**DATA UNDER STUDY:**
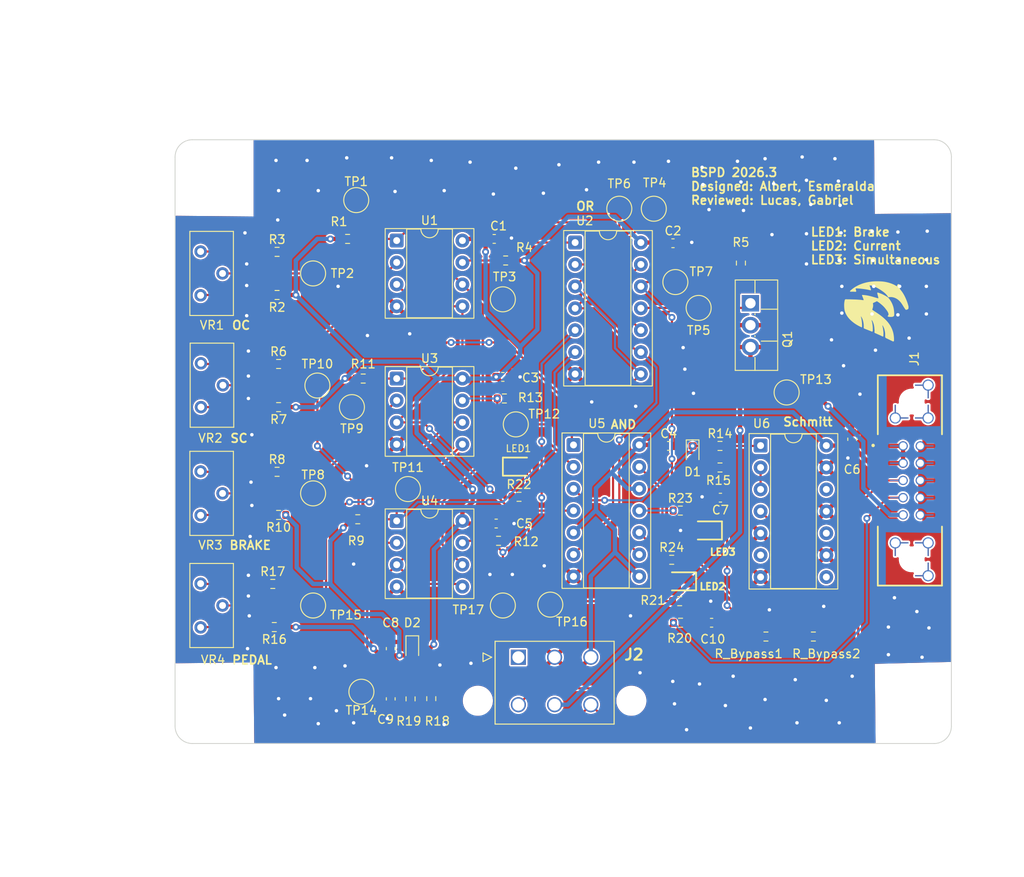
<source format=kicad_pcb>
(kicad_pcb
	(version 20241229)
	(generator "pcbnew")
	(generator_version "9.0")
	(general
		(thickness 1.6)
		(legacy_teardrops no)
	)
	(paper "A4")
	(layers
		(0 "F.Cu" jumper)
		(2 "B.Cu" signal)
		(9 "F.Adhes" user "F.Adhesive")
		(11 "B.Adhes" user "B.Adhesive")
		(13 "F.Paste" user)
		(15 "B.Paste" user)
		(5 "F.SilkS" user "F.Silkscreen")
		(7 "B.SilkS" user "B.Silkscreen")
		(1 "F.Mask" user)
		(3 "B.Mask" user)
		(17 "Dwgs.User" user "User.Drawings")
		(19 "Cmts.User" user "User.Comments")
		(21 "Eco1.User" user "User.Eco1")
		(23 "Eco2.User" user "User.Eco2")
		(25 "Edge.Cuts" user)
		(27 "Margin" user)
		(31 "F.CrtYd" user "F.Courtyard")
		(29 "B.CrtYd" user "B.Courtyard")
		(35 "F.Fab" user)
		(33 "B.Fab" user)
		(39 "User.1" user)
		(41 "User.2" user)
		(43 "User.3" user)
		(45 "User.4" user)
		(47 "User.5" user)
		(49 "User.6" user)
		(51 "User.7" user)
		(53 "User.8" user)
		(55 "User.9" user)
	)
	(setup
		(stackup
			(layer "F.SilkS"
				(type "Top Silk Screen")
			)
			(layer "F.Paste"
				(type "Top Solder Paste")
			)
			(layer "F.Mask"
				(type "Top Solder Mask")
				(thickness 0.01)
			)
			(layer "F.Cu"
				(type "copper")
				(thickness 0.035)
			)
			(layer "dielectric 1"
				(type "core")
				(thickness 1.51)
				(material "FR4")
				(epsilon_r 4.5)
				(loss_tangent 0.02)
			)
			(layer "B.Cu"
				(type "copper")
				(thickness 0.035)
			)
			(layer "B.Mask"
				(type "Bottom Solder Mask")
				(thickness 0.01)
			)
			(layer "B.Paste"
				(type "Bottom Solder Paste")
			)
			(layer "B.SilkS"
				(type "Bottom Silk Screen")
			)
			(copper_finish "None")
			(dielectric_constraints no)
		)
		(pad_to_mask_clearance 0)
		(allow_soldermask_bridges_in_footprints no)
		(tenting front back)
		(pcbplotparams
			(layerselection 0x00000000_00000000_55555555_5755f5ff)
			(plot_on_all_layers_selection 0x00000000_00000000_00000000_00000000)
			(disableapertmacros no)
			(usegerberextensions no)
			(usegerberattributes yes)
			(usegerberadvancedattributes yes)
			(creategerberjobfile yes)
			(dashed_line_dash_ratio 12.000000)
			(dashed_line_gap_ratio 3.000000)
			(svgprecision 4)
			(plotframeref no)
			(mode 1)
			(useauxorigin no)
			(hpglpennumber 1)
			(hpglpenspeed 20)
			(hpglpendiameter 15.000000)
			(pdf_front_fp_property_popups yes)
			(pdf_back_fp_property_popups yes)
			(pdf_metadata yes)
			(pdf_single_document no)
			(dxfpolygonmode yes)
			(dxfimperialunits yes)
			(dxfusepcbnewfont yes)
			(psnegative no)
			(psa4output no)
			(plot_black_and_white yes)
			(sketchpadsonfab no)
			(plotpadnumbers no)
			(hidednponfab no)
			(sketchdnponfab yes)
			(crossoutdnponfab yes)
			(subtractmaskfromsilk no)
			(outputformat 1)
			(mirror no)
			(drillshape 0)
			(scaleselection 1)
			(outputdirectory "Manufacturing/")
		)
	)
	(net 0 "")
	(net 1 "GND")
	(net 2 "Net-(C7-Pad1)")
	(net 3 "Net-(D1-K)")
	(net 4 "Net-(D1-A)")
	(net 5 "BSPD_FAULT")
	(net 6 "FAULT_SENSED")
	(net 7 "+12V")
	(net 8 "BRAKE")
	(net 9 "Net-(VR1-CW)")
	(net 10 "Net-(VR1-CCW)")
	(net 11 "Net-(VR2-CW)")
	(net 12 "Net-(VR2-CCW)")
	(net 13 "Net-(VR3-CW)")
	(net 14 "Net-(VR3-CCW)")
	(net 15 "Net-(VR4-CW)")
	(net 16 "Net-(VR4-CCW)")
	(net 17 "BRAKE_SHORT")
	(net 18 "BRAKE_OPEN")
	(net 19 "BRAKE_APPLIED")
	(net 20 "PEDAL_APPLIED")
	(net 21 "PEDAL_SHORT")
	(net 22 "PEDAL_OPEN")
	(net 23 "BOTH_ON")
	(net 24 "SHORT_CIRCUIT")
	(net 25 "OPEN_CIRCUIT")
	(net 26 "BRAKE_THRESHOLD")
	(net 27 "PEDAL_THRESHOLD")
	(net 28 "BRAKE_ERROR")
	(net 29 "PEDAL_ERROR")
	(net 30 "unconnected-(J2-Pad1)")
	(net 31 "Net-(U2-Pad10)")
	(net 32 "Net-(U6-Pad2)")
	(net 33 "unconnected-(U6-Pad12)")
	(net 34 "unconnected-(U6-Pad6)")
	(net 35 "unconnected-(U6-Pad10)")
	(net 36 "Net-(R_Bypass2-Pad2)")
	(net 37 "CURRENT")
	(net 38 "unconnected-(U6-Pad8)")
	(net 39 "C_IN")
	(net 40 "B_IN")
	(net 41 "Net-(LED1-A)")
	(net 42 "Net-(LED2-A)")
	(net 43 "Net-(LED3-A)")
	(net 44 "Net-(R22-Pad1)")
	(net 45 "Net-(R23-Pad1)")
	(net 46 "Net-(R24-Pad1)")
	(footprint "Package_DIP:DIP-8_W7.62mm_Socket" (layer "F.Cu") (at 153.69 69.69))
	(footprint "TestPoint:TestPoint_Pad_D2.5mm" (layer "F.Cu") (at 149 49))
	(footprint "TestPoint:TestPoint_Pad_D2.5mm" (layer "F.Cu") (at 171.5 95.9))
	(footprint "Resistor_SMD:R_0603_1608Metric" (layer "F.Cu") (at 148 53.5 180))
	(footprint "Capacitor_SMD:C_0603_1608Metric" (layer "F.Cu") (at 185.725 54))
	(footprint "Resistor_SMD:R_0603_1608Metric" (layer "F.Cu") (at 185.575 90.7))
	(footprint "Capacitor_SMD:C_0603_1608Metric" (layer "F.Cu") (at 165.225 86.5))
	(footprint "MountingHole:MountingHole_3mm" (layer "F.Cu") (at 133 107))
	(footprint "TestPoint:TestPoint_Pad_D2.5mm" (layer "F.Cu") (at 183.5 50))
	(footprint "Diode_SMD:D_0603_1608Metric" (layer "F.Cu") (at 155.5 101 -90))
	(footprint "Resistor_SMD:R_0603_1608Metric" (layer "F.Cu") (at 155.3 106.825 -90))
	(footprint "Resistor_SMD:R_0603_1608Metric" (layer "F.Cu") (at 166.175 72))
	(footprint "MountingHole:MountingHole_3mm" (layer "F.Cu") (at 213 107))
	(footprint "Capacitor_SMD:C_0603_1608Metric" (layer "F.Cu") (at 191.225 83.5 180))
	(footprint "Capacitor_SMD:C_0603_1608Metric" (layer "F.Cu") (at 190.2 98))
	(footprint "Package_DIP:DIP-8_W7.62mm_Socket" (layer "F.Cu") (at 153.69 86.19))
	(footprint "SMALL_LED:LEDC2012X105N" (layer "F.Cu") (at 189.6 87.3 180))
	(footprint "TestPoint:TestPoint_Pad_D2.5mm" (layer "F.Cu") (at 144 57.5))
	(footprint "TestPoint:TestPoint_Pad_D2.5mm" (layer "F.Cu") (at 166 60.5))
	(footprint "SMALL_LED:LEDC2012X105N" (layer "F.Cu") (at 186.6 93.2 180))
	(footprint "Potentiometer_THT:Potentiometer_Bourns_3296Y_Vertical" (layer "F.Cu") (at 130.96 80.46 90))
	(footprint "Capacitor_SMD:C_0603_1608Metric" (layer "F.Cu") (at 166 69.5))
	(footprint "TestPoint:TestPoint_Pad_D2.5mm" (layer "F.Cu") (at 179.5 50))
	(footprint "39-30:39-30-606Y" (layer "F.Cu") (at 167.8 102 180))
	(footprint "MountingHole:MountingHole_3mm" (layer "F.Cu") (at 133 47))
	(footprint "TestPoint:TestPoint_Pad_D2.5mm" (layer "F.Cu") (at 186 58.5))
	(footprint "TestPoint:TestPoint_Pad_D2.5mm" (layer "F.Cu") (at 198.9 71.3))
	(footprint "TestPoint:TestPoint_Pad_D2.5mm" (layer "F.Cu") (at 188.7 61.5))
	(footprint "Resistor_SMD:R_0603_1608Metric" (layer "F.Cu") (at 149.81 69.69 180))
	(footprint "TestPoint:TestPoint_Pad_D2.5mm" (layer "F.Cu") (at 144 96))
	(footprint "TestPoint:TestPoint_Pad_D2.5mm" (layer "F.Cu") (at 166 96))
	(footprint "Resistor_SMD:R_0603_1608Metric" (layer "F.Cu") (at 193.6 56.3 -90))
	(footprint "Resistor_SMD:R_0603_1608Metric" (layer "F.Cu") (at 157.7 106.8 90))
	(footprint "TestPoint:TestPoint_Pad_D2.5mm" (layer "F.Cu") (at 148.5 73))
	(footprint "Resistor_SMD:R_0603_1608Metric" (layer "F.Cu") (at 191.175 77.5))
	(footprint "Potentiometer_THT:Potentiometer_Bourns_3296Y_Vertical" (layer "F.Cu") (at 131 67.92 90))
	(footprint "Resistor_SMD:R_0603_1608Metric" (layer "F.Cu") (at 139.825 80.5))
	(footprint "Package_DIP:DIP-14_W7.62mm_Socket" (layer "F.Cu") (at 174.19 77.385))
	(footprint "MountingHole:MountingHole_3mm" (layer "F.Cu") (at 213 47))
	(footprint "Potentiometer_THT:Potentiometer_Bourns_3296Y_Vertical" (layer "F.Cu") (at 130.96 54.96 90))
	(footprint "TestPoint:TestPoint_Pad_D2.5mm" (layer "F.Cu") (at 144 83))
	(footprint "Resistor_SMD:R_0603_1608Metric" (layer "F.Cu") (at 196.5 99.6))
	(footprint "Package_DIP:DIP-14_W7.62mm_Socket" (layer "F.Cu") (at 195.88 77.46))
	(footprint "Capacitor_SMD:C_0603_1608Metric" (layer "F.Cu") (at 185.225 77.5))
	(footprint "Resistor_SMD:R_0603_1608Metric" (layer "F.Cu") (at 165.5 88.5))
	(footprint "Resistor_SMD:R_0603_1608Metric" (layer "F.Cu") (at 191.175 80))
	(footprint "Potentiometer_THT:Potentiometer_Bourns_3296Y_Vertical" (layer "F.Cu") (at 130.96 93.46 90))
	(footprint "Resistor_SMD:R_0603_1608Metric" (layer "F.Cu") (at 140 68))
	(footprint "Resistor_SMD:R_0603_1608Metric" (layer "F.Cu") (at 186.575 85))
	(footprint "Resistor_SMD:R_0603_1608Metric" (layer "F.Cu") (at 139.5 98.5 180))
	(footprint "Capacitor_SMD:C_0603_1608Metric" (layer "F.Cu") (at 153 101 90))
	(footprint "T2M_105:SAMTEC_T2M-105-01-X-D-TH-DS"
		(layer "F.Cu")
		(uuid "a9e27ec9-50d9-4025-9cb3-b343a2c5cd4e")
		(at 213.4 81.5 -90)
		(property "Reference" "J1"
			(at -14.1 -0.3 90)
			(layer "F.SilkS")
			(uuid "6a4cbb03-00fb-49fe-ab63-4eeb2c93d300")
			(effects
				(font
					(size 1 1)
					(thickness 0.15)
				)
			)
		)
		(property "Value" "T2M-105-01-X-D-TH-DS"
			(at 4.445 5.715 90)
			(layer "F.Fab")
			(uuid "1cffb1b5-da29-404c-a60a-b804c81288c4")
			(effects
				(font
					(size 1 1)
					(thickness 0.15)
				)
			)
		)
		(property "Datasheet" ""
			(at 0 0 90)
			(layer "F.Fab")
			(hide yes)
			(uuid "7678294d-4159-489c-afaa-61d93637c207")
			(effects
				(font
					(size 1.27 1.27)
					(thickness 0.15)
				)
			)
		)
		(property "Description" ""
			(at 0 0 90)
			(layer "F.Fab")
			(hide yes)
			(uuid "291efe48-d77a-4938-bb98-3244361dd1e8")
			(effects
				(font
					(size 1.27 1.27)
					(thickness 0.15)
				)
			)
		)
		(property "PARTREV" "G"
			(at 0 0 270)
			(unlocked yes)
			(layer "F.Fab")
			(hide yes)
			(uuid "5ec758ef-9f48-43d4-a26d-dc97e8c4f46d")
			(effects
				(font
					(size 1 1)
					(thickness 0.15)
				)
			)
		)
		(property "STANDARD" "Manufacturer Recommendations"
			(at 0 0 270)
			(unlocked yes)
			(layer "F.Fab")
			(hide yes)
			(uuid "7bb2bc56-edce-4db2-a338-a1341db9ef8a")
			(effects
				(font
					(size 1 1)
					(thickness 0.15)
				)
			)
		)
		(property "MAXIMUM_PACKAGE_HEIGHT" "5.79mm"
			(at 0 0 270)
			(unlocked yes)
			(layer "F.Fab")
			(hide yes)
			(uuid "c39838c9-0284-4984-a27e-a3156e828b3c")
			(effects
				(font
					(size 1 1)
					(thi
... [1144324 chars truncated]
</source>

**AIM OF THE TASK:** The required answer is the exact run of lines above starting at the line with "153 101 90))" and ending at the line with "(at -14.1 -0.3 90)", with both ends present.

**WRITTEN SOLUTION:**
	(footprint "Capacitor_SMD:C_0603_1608Metric" (layer "F.Cu") (at 153 101 90))
	(footprint "T2M_105:SAMTEC_T2M-105-01-X-D-TH-DS"
		(layer "F.Cu")
		(uuid "a9e27ec9-50d9-4025-9cb3-b343a2c5cd4e")
		(at 213.4 81.5 -90)
		(property "Reference" "J1"
			(at -14.1 -0.3 90)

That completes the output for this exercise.